Moreover, although individual ML libraries provide solutions to some of these problems (for example, model serving), to get the best result you usually want to try multiple ML libraries. MLflow lets you train, reuse, and deploy models with any library and package them into reproducible steps that other data scientists can use as a “black box,” without even having to know which library you are using.

## MLflow Components
MLflow provides three components to help manage the ML workflow:

- **MLflow Tracking** is an API and UI for logging parameters, code versions, metrics, and output files when running your machine learning code and for later visualizing the results. You can use MLflow Tracking in any environment (for example, a standalone script or a notebook) to log results to local files or to a server, then compare multiple runs. Teams can also use it to compare results from different users.

- **MLflow Projects** are a standard format for **packaging reusable data science code**. Each project is simply a directory with code or a Git repository, and uses a descriptor file or simply convention to specify its dependencies and how to run the code. For example, projects can contain a conda.yaml file for specifying a Python Conda environment. When you use the MLflow Tracking API in a Project, MLflow automatically remembers the project version executed (for example, Git commit) and any parameters. You can easily run existing MLflow Projects from GitHub or your own Git repository, and chain them into multi-step workflows.
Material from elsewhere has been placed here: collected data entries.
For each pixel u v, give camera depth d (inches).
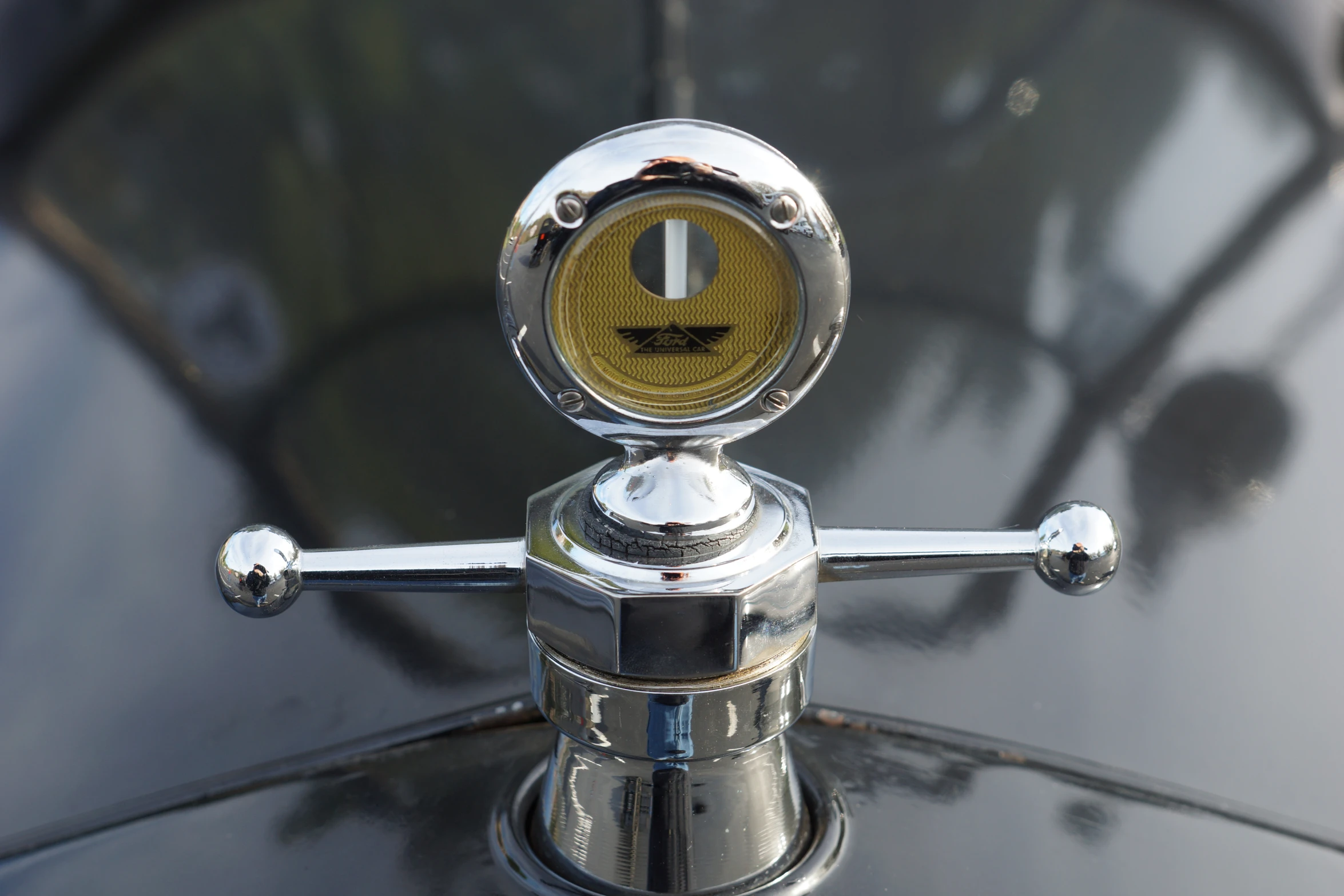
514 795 26.2
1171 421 31.9
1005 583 29.8
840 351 32.9
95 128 38.2
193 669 28.7
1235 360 33.0
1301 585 29.8
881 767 26.8
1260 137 39.0
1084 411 32.0
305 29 40.2
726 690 23.9
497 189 36.4
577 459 31.2
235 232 35.6
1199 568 30.0
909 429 31.4
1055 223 36.1
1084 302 34.1
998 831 26.0
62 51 39.3
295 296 34.0
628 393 23.5
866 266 34.9
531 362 23.4
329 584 24.2
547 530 24.2
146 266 34.8
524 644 28.7
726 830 24.7
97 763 27.7
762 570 23.7
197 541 30.3
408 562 24.2
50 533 30.5
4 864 26.3
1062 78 39.8
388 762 27.2
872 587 29.6
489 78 39.4
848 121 38.4
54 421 31.9
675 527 23.7
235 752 27.6
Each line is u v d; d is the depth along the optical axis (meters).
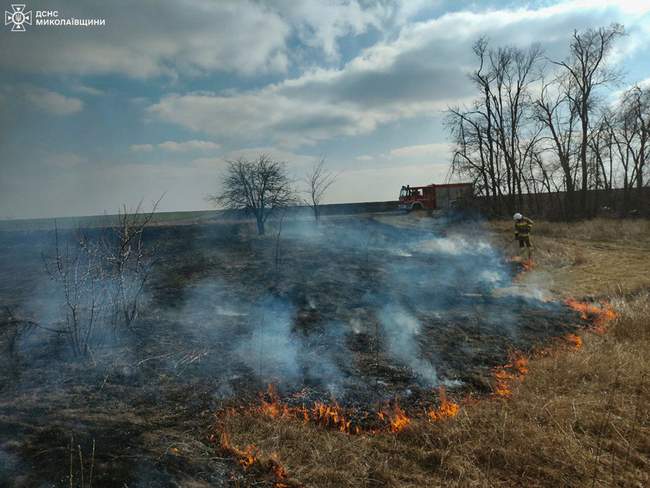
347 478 3.76
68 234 13.52
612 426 4.84
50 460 3.35
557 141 31.62
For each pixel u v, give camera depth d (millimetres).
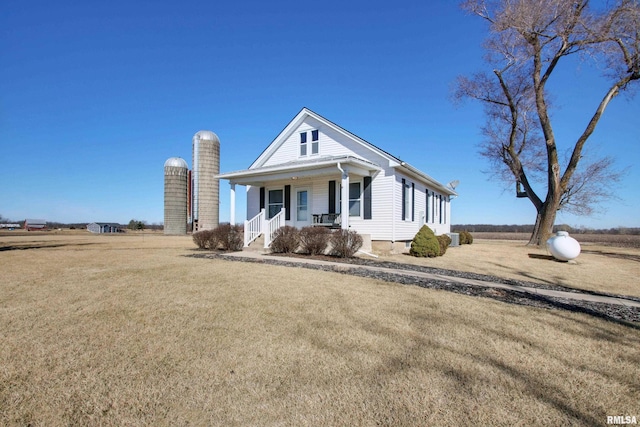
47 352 3311
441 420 2279
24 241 20953
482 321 4434
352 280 7152
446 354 3342
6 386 2676
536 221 19125
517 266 10875
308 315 4566
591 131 16078
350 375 2887
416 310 4895
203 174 29750
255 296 5590
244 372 2934
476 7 15789
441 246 13750
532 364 3160
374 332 3936
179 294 5695
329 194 14898
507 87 19609
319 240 11570
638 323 4586
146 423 2238
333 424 2229
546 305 5539
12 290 5941
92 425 2219
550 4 14570
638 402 2553
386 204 13547
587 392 2678
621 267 11125
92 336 3744
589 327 4316
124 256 11508
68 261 10008
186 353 3312
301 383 2752
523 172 19859
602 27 14180
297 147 16219
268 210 16781
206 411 2375
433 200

- **MLflow Models** offer a convention for packaging machine learning models in multiple flavors, and a variety of tools to help you deploy them. Each Model is saved as a directory containing arbitrary files and a descriptor file that lists several “flavors” the model can be used in. For example, a TensorFlow model can be loaded as a TensorFlow DAG, or as a Python function to apply to input data. MLflow provides tools to deploy many common model types to diverse platforms: for example, any model supporting the “Python function” flavor can be deployed to a Docker-based REST server, to cloud platforms such as Azure ML and AWS SageMaker, and as a user-defined function in Apache Spark for batch and streaming inference. If you output MLflow Models using the Tracking API, MLflow will also automatically remember which Project and run they came from.